Dans ce contexte, la décision des États-Unis de freiner – voire d’interdire – ces initiatives pourrait exposer le pays à un retard technologique certain dans un domaine présenté comme crucial pour l’avenir de la finance mondiale. Pour de nombreux observateurs, ce choix pose un dilemme stratégique : doit-on prioriser uniquement la sécurité et la privacy au détriment de la compétitivité face à des rivaux comme la Chine ?

L’état des lieux des recherches de la Fed

Avant la signature du décret exécutif de Trump, la Fed ne considérait pas encore le dollar numérique comme un projet imminent. Cependant, les recherches et tests menés jusqu’en 2022 témoignaient d’un désir d’explorer la technologie sous-jacente. L’un des projets les plus significatifs était une expérimentation pilotée par la Federal Reserve Bank of New York en partenariat avec des acteurs privés majeurs tels que Mastercard, Citibank et Wells Fargo.

Ce projet, d’une durée de 12 semaines, avait pour but de tester l’efficacité technique d’une CBDC basée sur la technologie des registres distribués (Distributed Ledger Technology, ou DLT). Les résultats préliminaires avaient souligné le potentiel de cette innovation pour réduire les délais de règlement et améliorer la transparence des transactions financières, notamment dans le cadre d’opérations transfrontalières.

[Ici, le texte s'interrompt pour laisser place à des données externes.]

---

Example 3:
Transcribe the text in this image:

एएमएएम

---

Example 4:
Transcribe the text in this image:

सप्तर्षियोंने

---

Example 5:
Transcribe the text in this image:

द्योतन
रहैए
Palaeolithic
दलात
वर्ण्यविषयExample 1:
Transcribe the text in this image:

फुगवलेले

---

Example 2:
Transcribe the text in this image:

Cependant, bien que tentée d’explorer les bénéfices prometteurs des CBDC, la Fed faisait preuve de prudence. Jerome Powell, son président, insistait régulièrement sur l’idée que l’introduction d’une monnaie numérique nécessiterait une consultation approfondie avec le Congrès. En d’autres termes, la Fed se contentait jusqu’ici d’études exploratoires, laissant la décision politique finale entre les mains des représentants élus.

Les implications pour la place financière américaine

L’interdiction des CBDC place les États-Unis dans une position inhabituelle : alors que nombre de ses rivaux géopolitiques accélèrent leurs propres projets de monnaies numériques, le pays choisit de se retirer. Cette décision pourrait avoir plusieurs répercussions.

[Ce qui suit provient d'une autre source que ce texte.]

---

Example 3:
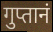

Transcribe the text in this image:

गुप्तानं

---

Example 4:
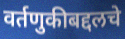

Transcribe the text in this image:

वर्तणुकीबद्दलचे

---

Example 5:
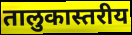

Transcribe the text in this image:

तालुकास्तरीय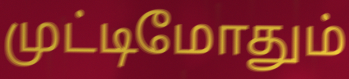
முட்டிமோதும்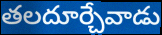
తలదూర్చేవాడు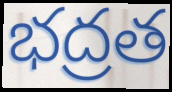
భద్రతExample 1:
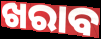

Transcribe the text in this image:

ଖରାବ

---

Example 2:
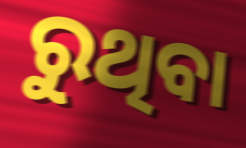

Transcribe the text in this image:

ରୁଥିବା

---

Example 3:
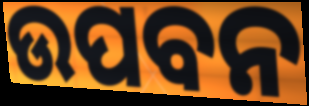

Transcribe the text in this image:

ଉପବନ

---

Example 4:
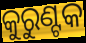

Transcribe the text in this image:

କୁରୁଣ୍ଟକ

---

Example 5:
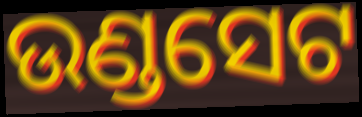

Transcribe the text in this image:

ଉଣ୍ଡସେଟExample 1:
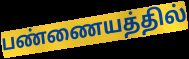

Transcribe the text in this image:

பண்ணையத்தில்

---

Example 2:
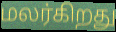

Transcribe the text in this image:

மலர்கிறது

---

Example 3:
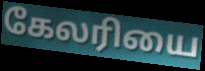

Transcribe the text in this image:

கேலரியை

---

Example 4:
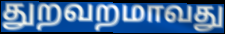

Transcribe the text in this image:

துறவறமாவது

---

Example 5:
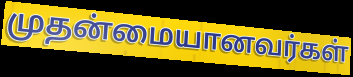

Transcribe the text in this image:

முதன்மையானவர்கள்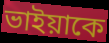
ভাইয়াকেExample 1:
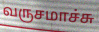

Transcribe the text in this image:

வருசமாச்சு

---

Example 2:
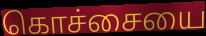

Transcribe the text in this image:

கொச்சையை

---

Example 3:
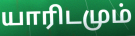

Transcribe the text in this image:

யாரிடமும்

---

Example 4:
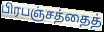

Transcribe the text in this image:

பிரபஞ்சத்தைத்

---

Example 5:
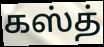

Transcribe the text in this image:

கஸ்த்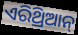
ଏରିଥ୍ରିଆନ୍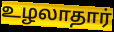
உழலாதார்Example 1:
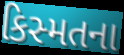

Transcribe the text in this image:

કિસ્મતના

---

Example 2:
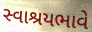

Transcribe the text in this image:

સ્વાશ્રયભાવે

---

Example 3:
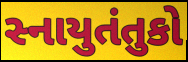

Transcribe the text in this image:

સ્નાયુતંતુકો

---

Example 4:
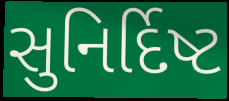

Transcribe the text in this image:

સુનિર્દિષ્ટ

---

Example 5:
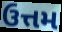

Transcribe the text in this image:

ઉત્તમ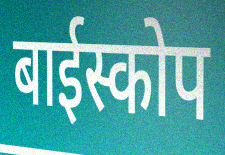
बाईस्कोप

D’abord, sur le plan de la compétitivité internationale, les États-Unis risquent une diminution de leur influence dans la finance mondiale. Un dollar numérique aurait pu renforcer le statut de cette monnaie comme leader des transactions globales. En l’absence de cette avancée, certains analystes prédisent une montée en puissance des monnaies numériques étrangères et une dédollarisation progressive du commerce international.

Ensuite, sur le front intérieur, l’interdiction des CBDC pourrait ralentir l’innovation dans les technologies financières américaines. Des entreprises telles que les fintechs ou les institutions bancaires, notamment celles investissant dans les technologies blockchain, pourraient être désavantagées face à leurs concurrents basés dans des juridictions favorables aux CBDC.

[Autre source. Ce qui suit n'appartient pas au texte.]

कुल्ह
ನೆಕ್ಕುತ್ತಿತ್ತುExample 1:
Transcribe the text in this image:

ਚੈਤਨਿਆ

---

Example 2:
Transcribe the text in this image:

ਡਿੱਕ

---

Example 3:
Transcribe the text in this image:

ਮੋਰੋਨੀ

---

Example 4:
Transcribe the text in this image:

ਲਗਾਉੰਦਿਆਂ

Enfin, pour les citoyens et les entreprises, la dépendance aux systèmes financiers traditionnels pourrait freiner la modernisation des paiements domestiques. D’aucuns estiment que les CBDC favoriseraient également l’inclusion financière et stimuleraient la traçabilité des flux économiques, deux objectifs susceptibles de s’éloigner davantage avec cette interdiction.

Ce décret marque un choix délibéré de défendre la souveraineté nationale face à des enjeux financiers et technologiques complexes, mais il pose aussi la question de savoir si les États-Unis, dans leur volonté de préserver certaines valeurs fondamentales, ne prennent pas le risque de se voir marginalisés dans un monde financier en rapide mutation.